“And expose us both!” replied Maxwell, in much alarm.
“True,—on reflection, it would not be wise, and it would be best for you and I not to be seen together. But finish the will; the colonel will not relish my long absence. A word more: do not say anything about this will. The colonel has a fancy to keep it secret, and this fancy will be the salvation of our scheme.”
But we will not follow the conversation any further. The reader has obtained a sufficient knowledge of these worthies from their own mouths, to believe them capable of any villany they may be called upon to perpetrate.
The plot was further arranged in all its details. A meeting with De Guy was fixed for the next day, when all parties were to be prepared to act their parts.
“He is a man,
setting his fate aside,
Of comely virtues;
Nor did he soil the fact with cowardice,
But with a noble fury and a fair spirit
He did oppose his foe.”
Colonel Dumont’s melancholy forebodings proved to be too well grounded, for in ten days after the departure of Henry Carroll he breathed his last, not fully ripe in years, but mature in the stature of a good man. His worldly affairs had all been arranged, and with his mind at peace with God and man he bade a final adieu to his weeping daughter and dissembling brother, and calmly resigned his spirit to its Author.

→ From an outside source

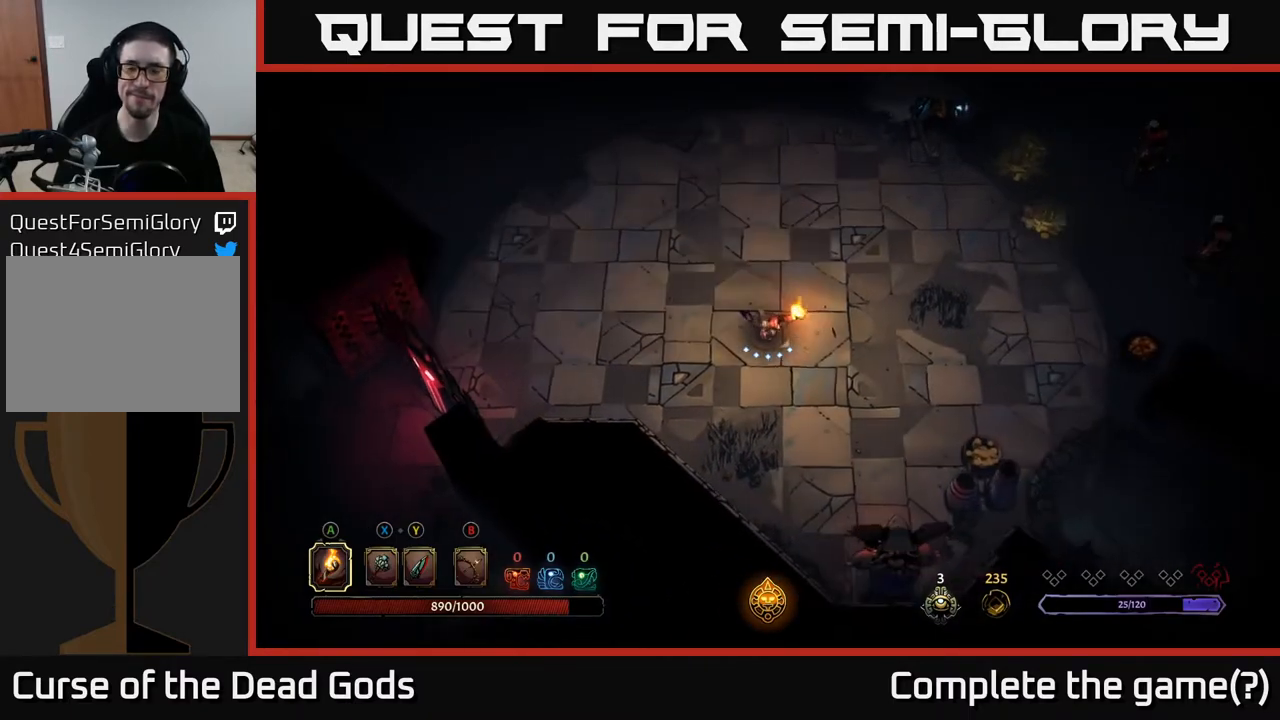
{"buttons": [], "left_stick": "down-right", "right_stick": "center", "events": []}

The mansion of Colonel Dumont had been the abode of happiness. Cheerfulness and contentment—rare visitors at the home of opulence—dwelt gracefully amid the luxurious splendor of this house. But now a heavy stroke of affliction had come upon the devoted Emily. The ruthless hand of death had struck down her father in the midst of prosperity and happiness. She felt that she was alone in the world. Her unsympathizing uncle seemed not to feel the loss, but appeared even more cold and churlish than ever. She could not expect from him the offices of kindness and sympathy. She was an orphan, but not till she was prepared to combat with the trials of life. Recognizing the hand of Providence in this visitation of the Angel of Death, she bowed meekly and submissively to the Master Will, and was even cheerful and happy in her tears.
It was about ten o’clock on the night succeeding the funeral of Colonel Dumont that a small canoe, containing a single individual, touched at the bank of the river near the now gloomy mansion. Leaping from the canoe, which was nearly swamped by the act, the person it had contained drew the frail bark beyond the reach of the rapid current, and ascended the steep bank. Following the smooth shell road through the long vista of negro huts, he reached the little grove of tropical trees which surrounded the proprietary mansion. Casting an anxious glance around him, to satisfy himself that he was not watched, he cautiously approached the only illuminated window on that side of the house, upon which, after a close scrutiny of the interior of the room, he gave several light taps. This signal was answered by Jaspar Dumont, who, with a word of caution, opened the window. The stranger, with a light spring which belied his apparent years, gained the interior of the room, which was the library of the late owner.